# Source document start
If you want to use the same entropy-initialized generator for temporarily-reproducible experiments, then you can use

 

gen = np.random.default_rng()

state = gen.bit_generator.state

gen.standard_normal()

# 0.5644742559549797, will vary across runs

gen.bit_generator.state = state

gen.standard_normal()

# Always the same as before 0.5644742559549797

 

The equivalent to the old way of calling seed to reseed is:

 

SEED = 918273645

gen = np.random.default_rng(SEED)

gen.standard_normal()

# 0.12345677

gen = np.random.default_rng(SEED)

gen.standard_normal()

# Identical value

 

Rather than reseeding the same object, you just create a new object. At some point in the development of Generator both methods were timed and there was no performance to reusing the same object by reseeding.

 

Kevin

 

 

 

From: Neal Becker
Sent: Monday, June 29, 2020 1:01 PM
To: Discussion of Numerical Python
Subject: Re: [Numpy-discussion] reseed random generator (1.19)

 

I was using this to reset the generator, in order to repeat the same sequence again for testing purposes.

 

On Wed, Jun 24, 2020 at 6:40 PM Robert Kern <robert.kern@gmail.com> wrote:

On Wed, Jun 24, 2020 at 3:31 PM Neal Becker <ndbecker2@gmail.com> wrote:

Consider the following:

 

from numpy.random import default_rng
rs = default_rng()
# Source document end
# Data excerpt start
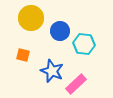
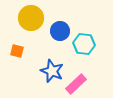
orange square: moved 6 px left, 4 px up
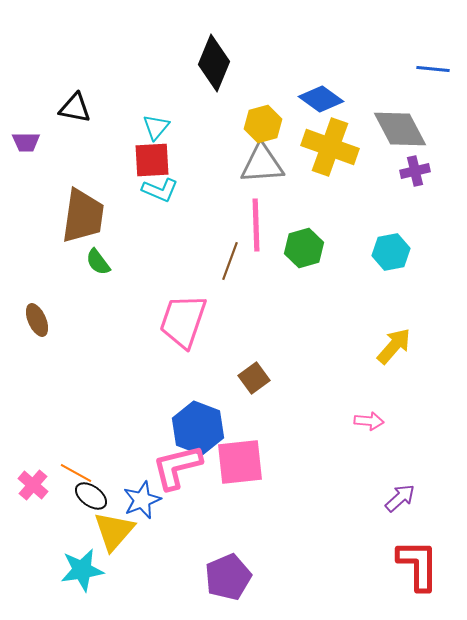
# Data excerpt end
Actions to take
A: Answer these questions about the NumPy reseeding email, one per line:
(i) What number is assigned to SEED?
(ii) What is the subject line of Neal Becker's message?
(iii) For what purpose was Neal Becker resetting the generator?
B: Pick up the NumPy reseeding email after its last line, "rs = default_rng()", and continue writing it.
The material that comes after the NumPy reseeding email is unrelated to it.

Response list
A:
(i) 918273645
(ii) Re: [Numpy-discussion] reseed random generator (1.19)
(iii) To repeat the same sequence again for testing purposes.

B:
 

Now how do I re-seed the generator?

I thought perhaps rs.bit_generator.seed(), but there is no such attribute.

 

In general, reseeding an existing generator instance is not a good practice. What effect are you trying to accomplish? I assume that you are asking this because you are currently using `RandomState.seed()`. In what circumstances?

 

The raw `bit_generator.state` property *can* be assigned to, in order to support some advanced use cases (mostly involving de/serialization and similar kinds of meta-programming tasks). It's also been helpful for me to construct worst-case scenarios for testing parallel streams. But it quite deliberately bypasses the notion of deriving the state from a human-friendly seed number.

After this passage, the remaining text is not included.